[Transcribed page contents]
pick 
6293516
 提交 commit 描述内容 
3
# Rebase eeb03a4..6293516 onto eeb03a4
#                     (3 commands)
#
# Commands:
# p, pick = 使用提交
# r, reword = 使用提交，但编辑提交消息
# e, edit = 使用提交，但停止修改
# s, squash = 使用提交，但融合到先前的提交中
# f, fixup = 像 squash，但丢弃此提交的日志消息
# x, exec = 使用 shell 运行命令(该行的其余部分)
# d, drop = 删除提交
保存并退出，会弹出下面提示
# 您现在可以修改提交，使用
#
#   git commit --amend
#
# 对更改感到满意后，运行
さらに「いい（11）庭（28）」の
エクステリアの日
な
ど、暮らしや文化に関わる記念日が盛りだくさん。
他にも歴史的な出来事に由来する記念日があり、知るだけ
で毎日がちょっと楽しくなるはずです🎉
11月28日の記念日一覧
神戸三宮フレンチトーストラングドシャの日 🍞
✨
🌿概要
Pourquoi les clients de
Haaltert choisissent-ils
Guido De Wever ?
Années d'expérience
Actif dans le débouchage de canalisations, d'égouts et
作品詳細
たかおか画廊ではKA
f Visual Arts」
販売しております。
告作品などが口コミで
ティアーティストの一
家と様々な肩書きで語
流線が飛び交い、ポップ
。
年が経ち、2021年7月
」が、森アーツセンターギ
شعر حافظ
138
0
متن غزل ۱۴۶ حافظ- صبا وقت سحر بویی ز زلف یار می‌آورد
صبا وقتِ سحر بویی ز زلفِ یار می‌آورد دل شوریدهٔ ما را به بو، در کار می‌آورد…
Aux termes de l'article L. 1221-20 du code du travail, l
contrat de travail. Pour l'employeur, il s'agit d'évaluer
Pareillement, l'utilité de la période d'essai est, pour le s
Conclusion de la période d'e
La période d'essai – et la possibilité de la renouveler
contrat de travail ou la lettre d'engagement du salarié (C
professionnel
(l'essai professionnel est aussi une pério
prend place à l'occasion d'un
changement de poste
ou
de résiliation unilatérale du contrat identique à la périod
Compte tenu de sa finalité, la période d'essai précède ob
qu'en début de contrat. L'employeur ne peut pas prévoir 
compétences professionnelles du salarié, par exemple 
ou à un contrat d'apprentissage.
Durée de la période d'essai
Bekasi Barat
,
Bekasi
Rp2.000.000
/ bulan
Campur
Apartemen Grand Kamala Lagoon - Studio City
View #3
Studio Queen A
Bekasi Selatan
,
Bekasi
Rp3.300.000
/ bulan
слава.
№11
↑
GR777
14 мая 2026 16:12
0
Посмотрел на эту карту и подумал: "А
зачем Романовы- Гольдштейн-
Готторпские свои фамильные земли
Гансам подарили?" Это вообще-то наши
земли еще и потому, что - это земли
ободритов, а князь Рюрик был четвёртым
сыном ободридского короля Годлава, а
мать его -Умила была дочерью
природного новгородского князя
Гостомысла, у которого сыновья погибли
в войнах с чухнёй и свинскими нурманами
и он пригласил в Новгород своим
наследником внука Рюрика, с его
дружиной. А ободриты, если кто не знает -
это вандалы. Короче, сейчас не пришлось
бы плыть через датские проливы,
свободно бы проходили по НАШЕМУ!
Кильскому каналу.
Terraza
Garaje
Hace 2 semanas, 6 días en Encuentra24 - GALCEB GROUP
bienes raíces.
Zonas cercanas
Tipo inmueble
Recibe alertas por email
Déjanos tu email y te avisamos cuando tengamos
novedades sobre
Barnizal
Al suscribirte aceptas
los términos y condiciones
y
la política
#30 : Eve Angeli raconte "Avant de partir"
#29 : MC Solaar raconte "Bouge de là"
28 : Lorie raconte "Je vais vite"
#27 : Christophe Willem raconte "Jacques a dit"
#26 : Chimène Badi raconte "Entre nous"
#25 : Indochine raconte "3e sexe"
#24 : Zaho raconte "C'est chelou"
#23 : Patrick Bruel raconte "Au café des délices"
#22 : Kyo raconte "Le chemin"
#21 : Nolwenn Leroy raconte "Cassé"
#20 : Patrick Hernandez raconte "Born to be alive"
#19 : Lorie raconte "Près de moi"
--
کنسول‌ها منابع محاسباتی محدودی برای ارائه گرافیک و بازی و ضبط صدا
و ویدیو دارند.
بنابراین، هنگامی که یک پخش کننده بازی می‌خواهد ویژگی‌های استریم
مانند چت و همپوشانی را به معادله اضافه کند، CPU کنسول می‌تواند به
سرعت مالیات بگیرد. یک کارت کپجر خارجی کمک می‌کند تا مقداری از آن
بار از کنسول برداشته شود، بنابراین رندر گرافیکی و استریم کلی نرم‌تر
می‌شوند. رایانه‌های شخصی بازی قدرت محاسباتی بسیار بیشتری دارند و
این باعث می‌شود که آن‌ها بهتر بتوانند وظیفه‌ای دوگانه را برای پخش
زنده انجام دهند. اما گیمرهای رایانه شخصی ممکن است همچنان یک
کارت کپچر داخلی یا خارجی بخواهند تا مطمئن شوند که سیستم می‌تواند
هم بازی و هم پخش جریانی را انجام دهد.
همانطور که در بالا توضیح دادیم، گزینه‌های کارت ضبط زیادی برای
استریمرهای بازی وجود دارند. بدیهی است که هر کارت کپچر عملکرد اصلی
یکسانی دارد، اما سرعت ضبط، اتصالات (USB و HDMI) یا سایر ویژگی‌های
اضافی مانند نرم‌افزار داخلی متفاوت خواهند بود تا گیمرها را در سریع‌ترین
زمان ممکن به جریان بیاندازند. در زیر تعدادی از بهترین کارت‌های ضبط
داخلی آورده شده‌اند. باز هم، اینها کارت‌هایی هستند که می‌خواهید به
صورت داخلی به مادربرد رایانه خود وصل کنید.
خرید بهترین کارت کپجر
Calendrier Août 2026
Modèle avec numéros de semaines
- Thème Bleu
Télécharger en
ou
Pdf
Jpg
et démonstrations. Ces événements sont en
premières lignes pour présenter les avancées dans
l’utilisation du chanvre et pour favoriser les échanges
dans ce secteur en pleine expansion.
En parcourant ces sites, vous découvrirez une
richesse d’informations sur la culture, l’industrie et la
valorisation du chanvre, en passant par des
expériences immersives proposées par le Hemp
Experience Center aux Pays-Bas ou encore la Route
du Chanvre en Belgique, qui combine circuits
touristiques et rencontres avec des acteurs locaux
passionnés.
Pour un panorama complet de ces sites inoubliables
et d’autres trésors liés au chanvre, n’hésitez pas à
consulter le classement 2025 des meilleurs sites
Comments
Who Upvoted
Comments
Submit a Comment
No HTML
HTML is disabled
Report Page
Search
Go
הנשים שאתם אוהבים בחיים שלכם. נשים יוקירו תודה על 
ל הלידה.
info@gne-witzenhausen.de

YOUR GOAL =
From the records above, reproduce exactly the lines from the one with "touristiques et rencontres" to the one with "info@gne-witzenhausen.de", both included, and no others.

SOLUTION TO THIS PROBLEM =
touristiques et rencontres avec des acteurs locaux
passionnés.
Pour un panorama complet de ces sites inoubliables
et d’autres trésors liés au chanvre, n’hésitez pas à
consulter le classement 2025 des meilleurs sites
Comments
Who Upvoted
Comments
Submit a Comment
No HTML
HTML is disabled
Report Page
Search
Go
הנשים שאתם אוהבים בחיים שלכם. נשים יוקירו תודה על 
ל הלידה.
info@gne-witzenhausen.de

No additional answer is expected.